Speaking to a packed ballroom at Tokyo’s Imperial Hotel this year, Satoru Iwata – the diminutive, bespectacled chief executive of Nintendo – announced that the Wii console had sparked a “paradigm shift” in the $30bn games industry.
It was a grandiose statement but no rolled eyeballs or sceptical sighs were seen or heard. The numbers alone support Mr Iwata’s words. The Wii is outselling Sony’s PlayStation 3 by a tremendous margin, both in Japan and in the key US market.
Nintendo, a company with sales one-eighth those of Sony, has just for the first time superseded it in market capitalisation.
Nintendo, a small, Kyoto-based company founded in 1889 as a manufacturer of trading cards, is proud of its distinction of also being the oldest surviving games console maker. The company has an extremely strong in-house software development team – a rarity for a hardware maker – churning out hits such as Super Mario Brothers and Pokemon. Analysts this combination has helped give Nintendo a more holistic view of the market, compared with rivals Sony and Microsoft.
Whereas Sony and Microsoft are still betting heavily on selling to their key demographic – males aged 18-35 – Nintendo has embraced a completely different strategy of marketing to women (its most recent advertising campaign for its DS handheld games player features Nicole Kidman), children and parents.
Mr Iwata has said Nintendo’s goal is to get the console out of the bedroom – referring to the bleary-eyed teenager playing games until the small hours – and into the living room, where all members of the family can enjoy Wii sports games using the motion-sensitive wand.
Another factor that has boosted sales of Wii is its $249 price tag, compared with $300-$400 for the Xbox 360 and $599 for the PS3, although prices of all three consoles are expected to be lowered by the crucial holiday shopping season.
Some analysts have pointed out, however, that consumers will tire more quickly of the Wii and its lifespan will be only five to six years, compared with 10 for Sony’s technologically superior PS3 and Microsoft’s Xbox 360.
“A major shift has occurred in how people use home game consoles,” wrote Kota Ezawa, analyst at Nikko Citigroup, in a recent report. “We believe growth in applications for games consoles makes it difficult for a single console to achieve a dominant market share.”
When asked if he was envious of the Wii’s success, Kaz Hirai, the new chief executive of Sony’s games division, said: “The question is in four years from now or five years from now, what kind of games [Nintendo] will have available. This is not just a question for the Wii, because at the end of the day it’s about the software,” Mr Hirai said.

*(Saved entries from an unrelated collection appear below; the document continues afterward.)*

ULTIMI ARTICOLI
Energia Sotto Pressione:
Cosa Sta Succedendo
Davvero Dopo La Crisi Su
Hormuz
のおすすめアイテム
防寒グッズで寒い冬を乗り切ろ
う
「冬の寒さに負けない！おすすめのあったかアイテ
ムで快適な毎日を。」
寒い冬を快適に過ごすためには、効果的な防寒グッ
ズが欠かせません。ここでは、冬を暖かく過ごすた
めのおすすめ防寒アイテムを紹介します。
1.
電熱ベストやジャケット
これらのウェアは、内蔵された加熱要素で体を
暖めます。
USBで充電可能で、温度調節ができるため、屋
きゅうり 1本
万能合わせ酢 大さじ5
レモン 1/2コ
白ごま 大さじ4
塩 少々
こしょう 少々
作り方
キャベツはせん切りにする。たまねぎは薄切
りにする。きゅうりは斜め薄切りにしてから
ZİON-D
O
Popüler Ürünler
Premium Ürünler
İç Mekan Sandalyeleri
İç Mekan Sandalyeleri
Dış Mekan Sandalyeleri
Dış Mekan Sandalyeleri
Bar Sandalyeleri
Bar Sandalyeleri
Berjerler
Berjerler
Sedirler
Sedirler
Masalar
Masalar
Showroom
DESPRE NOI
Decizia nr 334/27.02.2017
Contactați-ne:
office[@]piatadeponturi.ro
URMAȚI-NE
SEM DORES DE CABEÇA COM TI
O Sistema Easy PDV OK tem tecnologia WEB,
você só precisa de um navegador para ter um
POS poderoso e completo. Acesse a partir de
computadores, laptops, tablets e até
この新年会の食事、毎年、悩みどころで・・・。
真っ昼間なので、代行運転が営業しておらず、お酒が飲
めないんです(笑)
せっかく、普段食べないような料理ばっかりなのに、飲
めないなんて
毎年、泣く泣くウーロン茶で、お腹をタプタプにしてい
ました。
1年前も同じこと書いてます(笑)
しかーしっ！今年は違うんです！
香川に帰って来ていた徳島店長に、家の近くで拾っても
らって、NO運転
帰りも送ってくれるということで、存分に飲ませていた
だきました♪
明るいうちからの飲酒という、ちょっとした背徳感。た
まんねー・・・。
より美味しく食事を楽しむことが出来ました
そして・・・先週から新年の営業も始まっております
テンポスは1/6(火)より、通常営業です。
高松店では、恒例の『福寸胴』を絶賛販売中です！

Critics point to Nintendo’s weak online game service as a potential liability, and some analysts predict that sales momentum could slow in September amid the release of games such as Halo 3 and Grand TheftAuto 4 for the PS3 and Xbox, which are targeted at hard-core gamers.
But for now, it appears Nintendo’s gamble to target a different audience has reaped it some handsome dividends.